▸ Required action: Copy each line of the entries below without changing anything.

▸ Dataset excerpts:
________________________

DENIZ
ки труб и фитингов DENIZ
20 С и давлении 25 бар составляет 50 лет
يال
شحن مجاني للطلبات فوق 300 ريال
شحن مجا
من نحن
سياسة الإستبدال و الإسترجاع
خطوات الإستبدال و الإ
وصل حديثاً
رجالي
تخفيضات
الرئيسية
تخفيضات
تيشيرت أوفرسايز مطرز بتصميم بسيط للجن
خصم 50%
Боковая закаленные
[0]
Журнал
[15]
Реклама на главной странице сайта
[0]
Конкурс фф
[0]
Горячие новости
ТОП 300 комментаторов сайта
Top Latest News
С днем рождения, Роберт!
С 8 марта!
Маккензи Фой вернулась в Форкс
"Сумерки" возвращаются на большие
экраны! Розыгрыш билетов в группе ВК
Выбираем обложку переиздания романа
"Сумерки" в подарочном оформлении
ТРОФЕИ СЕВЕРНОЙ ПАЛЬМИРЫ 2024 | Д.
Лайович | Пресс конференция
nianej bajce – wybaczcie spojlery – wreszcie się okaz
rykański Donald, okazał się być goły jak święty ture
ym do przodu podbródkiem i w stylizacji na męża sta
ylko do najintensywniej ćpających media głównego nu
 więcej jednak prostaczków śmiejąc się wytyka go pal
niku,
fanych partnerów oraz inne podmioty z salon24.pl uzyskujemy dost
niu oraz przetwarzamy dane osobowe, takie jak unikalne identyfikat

________________________

▸ Solution to this exercise:
DENIZ
ки труб и фитингов DENIZ
20 С и давлении 25 бар составляет 50 лет
يال
شحن مجاني للطلبات فوق 300 ريال
شحن مجا
من نحن
سياسة الإستبدال و الإسترجاع
خطوات الإستبدال و الإ
وصل حديثاً
رجالي
تخفيضات
الرئيسية
تخفيضات
تيشيرت أوفرسايز مطرز بتصميم بسيط للجن
خصم 50%
Боковая закаленные
[0]
Журнал
[15]
Реклама на главной странице сайта
[0]
Конкурс фф
[0]
Горячие новости
ТОП 300 комментаторов сайта
Top Latest News
С днем рождения, Роберт!
С 8 марта!
Маккензи Фой вернулась в Форкс
"Сумерки" возвращаются на большие
экраны! Розыгрыш билетов в группе ВК
Выбираем обложку переиздания романа
"Сумерки" в подарочном оформлении
ТРОФЕИ СЕВЕРНОЙ ПАЛЬМИРЫ 2024 | Д.
Лайович | Пресс конференция
nianej bajce – wybaczcie spojlery – wreszcie się okaz
rykański Donald, okazał się być goły jak święty ture
ym do przodu podbródkiem i w stylizacji na męża sta
ylko do najintensywniej ćpających media głównego nu
 więcej jednak prostaczków śmiejąc się wytyka go pal
niku,
fanych partnerów oraz inne podmioty z salon24.pl uzyskujemy dost
niu oraz przetwarzamy dane osobowe, takie jak unikalne identyfikat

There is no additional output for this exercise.